» SELECTION:
start
I pretty much only played online. Your right that online games are way tougher than live games. The problem with live is that you can't play very many hands, so even though your expected $/hand is higher you will make less. I could spend a 16 hour day playing and travelling to and from the casino or I could play for 30 minutes in the comfort of my own home and play the same amount of hands.

I should point out that it took a lot of hard work to get to that level. I spent a lot more time studying than actually playing. By studying I mean reading and participating in online discussions, watching videos on training sites like cardrunners and legopoker, and going over all the big hands I played and think about how I could have played them differently.

I wouldn't recommend trying to get into playing poker to actually make decent money, unless you are willing to work really hard, especially with the state of today's online games.


----------



## coldsorehighlighter (Jun 2, 2010)

Feynman said:


> I pretty much only played online. Your right that online games are way tougher than live games. The problem with live is that you can't play very many hands, so even though your expected $/hand is higher you will make less. I could spend a 16 hour day playing and travelling to and from the casino or I could play for 30 minutes in the comfort of my own home and play the same amount of hands.
> 
> I should point out that it took a lot of hard work to get to that level. I spent a lot more time studying than actually playing. By studying I mean reading and participating in online discussions, watching videos on training sites like cardrunners and legopoker, and going over all the big hands I played and think about how I could have played them differently.
end
» PROVIDED RECORDS:
start
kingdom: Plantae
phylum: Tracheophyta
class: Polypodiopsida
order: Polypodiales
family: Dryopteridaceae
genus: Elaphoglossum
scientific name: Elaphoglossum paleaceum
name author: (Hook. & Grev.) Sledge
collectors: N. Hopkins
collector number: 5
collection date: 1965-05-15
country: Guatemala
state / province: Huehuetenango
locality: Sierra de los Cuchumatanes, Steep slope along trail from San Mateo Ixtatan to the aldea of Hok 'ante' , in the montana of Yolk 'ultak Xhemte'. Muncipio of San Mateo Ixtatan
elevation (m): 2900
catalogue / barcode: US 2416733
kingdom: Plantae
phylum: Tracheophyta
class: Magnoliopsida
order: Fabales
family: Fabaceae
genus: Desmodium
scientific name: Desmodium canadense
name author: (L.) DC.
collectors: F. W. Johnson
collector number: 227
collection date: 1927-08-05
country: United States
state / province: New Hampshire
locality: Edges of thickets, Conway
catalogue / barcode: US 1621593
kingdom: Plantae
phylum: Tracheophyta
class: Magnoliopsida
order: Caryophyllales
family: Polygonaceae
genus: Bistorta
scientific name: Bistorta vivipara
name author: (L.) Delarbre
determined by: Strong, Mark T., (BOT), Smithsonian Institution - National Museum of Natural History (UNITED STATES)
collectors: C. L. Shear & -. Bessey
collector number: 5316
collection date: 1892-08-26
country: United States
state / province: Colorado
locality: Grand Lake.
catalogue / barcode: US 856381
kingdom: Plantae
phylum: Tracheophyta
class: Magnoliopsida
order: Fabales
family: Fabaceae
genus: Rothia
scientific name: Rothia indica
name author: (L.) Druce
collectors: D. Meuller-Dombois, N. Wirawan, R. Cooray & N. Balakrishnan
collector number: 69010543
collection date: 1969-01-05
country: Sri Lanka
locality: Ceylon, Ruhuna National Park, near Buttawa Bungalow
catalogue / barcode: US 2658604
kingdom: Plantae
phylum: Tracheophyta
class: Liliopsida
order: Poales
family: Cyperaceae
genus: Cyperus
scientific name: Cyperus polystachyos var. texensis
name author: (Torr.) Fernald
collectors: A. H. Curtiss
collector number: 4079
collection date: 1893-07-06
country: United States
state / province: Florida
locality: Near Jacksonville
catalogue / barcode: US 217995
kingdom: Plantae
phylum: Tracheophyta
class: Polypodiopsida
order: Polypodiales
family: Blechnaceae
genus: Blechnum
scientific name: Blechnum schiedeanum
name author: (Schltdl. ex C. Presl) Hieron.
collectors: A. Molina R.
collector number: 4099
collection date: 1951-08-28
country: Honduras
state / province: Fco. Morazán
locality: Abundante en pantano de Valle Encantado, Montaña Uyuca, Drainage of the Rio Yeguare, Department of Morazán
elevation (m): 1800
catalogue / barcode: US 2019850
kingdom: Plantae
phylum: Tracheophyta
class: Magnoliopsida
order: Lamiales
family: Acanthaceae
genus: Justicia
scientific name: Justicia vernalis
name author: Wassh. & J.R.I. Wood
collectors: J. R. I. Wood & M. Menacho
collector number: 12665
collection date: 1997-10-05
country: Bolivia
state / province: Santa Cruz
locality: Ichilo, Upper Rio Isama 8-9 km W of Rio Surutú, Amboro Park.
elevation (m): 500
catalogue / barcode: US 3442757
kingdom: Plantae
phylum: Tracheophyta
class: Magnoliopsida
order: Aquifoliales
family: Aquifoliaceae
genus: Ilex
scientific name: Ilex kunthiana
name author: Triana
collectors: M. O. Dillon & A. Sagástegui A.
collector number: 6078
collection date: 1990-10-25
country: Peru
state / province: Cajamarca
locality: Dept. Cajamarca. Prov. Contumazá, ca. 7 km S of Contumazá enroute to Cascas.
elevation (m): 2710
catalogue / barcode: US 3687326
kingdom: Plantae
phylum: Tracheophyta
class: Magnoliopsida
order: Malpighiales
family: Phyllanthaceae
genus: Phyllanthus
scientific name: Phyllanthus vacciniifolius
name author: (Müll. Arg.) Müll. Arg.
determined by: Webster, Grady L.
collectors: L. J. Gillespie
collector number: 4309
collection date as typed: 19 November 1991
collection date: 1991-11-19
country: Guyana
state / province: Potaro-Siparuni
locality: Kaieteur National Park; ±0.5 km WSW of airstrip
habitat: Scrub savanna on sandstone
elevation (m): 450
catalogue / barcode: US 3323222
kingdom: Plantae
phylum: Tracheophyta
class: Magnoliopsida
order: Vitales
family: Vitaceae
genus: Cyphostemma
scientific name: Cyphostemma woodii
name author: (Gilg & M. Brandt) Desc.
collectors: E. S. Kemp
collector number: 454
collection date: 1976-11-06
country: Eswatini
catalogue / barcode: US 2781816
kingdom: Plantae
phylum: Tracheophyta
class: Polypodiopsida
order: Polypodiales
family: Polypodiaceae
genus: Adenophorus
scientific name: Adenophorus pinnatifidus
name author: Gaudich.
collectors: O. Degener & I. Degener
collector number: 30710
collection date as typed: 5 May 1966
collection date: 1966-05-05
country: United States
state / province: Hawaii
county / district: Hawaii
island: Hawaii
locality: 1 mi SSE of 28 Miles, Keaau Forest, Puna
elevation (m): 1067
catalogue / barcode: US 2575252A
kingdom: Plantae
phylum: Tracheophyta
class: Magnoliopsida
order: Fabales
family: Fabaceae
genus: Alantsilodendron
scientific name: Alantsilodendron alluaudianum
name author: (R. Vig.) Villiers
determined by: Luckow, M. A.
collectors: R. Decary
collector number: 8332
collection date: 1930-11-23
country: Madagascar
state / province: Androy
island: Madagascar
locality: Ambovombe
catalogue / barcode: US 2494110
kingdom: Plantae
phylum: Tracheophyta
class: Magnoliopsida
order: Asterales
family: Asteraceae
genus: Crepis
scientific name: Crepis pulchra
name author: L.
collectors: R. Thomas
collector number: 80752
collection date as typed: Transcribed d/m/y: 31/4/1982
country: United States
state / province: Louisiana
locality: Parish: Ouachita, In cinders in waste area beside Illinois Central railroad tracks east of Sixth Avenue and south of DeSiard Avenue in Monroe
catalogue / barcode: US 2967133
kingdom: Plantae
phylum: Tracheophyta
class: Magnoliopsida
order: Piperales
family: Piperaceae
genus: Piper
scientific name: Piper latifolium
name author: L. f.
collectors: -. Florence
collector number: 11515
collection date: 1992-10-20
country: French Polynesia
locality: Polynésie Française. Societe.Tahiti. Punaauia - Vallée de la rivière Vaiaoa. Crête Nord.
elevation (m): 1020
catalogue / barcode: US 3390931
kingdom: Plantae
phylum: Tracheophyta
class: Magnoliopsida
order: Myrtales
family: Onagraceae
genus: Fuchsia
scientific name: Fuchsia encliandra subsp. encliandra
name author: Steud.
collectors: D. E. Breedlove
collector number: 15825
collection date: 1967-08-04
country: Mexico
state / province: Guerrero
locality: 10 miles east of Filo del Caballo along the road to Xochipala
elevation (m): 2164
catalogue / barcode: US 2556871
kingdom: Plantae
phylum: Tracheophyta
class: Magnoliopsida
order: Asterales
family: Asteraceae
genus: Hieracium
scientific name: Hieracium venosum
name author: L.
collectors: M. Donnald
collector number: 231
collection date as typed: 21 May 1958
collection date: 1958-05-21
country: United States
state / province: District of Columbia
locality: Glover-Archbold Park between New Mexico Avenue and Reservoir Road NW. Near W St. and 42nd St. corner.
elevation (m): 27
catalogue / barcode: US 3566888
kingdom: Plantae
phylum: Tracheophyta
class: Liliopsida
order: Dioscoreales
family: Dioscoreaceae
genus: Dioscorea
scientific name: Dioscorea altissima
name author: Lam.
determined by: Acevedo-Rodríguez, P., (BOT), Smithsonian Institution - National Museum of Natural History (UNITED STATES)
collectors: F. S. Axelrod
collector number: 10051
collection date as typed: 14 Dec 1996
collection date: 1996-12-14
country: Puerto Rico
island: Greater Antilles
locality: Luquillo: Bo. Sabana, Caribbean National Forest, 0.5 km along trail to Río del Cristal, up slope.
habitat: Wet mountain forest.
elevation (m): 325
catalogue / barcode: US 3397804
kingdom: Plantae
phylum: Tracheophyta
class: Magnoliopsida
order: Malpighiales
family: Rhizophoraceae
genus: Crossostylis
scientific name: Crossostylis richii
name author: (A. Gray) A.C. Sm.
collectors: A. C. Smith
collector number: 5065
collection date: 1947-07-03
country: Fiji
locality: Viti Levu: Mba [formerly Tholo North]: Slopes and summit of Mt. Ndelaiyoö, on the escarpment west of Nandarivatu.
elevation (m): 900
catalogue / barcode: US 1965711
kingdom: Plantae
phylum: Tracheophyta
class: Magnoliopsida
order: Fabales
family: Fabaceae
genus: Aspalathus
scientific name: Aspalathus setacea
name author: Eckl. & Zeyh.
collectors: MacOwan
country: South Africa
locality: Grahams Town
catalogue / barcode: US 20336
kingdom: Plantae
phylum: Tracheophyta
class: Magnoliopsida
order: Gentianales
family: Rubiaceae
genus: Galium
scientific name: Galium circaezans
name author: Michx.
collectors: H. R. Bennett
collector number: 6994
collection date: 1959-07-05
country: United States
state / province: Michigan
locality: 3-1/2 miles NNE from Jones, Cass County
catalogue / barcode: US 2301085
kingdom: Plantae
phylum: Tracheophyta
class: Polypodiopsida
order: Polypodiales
end
» WRITTEN REQUEST 1:
Answer these about the poker forum thread:
(a) How long a day does the writer say could be spent playing and traveling to and from the casino?
(b) Which two training sites are named?
(c) What did the writer spend more time doing than actually playing?
» WRITTEN REQUEST 2:
Carry on the poker forum thread from its last sentence.
The entries have no connection to the poker forum thread.

» EXPECTED OUTPUT 1:
(a) A 16-hour day.
(b) Cardrunners and legopoker.
(c) Studying.

» EXPECTED OUTPUT 2:
> 
> I wouldn't recommend trying to get into playing poker to actually make decent money, unless you are willing to work really hard, especially with the state of today's online games.


I'd be happy to use sit and go's to make a few hundred dollars a month, between $500 and $1000 would be perfect for me(although I think I can make more). I think I'm going to try this soon, I'm getting staked $750 to start playing a whole bunch of $7.00 SNG's on Stars, to double that asap and play the $15's. 
Any advice? I think I will download and try SNGWiz but I think I understand push/fold ranges in short-handed situations pretty well and that's basically the key. After a month or so, if I'm making decent profit, I'll probably start investing in other learning tools.

I'm sorry poker made your social anxiety worse. Mine can't get worse, it already keeps me inside, so poker is ideal. :yes I would actually get out more, if I could make just a little every month, through poker. The money has to be worth the time invested though, of course.


----------



## adamac (Feb 1, 2012)

Who's staking you? 

I played live at the casino last night for the first time in ages in a £50 freezeout tournament made the final table and finished 8th when my kings got cracked by aj hitting running jacks lol, winner got 1k too


----------



## coldsorehighlighter (Jun 2, 2010)

Ouch, sorry to hear it...MTT's crush my soul, so I'd never try to play those for a source of income. I've only won one($1750/425 players/$22 buy-in), but final tabled a bunch.

As for who is staking me, my parents are debating it but it's likely, and two of my sisters are curious as well. I might "sell myself" to them, kinda like shares. 
$10 for 1% of my profit, up to $500/50% of profits. I could adjust the cost per share depending...but it's cool that they're curious. I've had a bunch of decent scores in the past 5 years, a winning player overall, and so maybe with a proper bankroll, and the right game, I could grind up a really BIG bankroll, and start making monthly withdrawals...aka professional.


----------



## Feynman (Sep 24, 2010)

the cheat said:


> I'd be happy to use sit and go's to make a few hundred dollars a month, between $500 and $1000 would be perfect for me(although I think I can make more). I think I'm going to try this soon, I'm getting staked $750 to start playing a whole bunch of $7.00 SNG's on Stars, to double that asap and play the $15's.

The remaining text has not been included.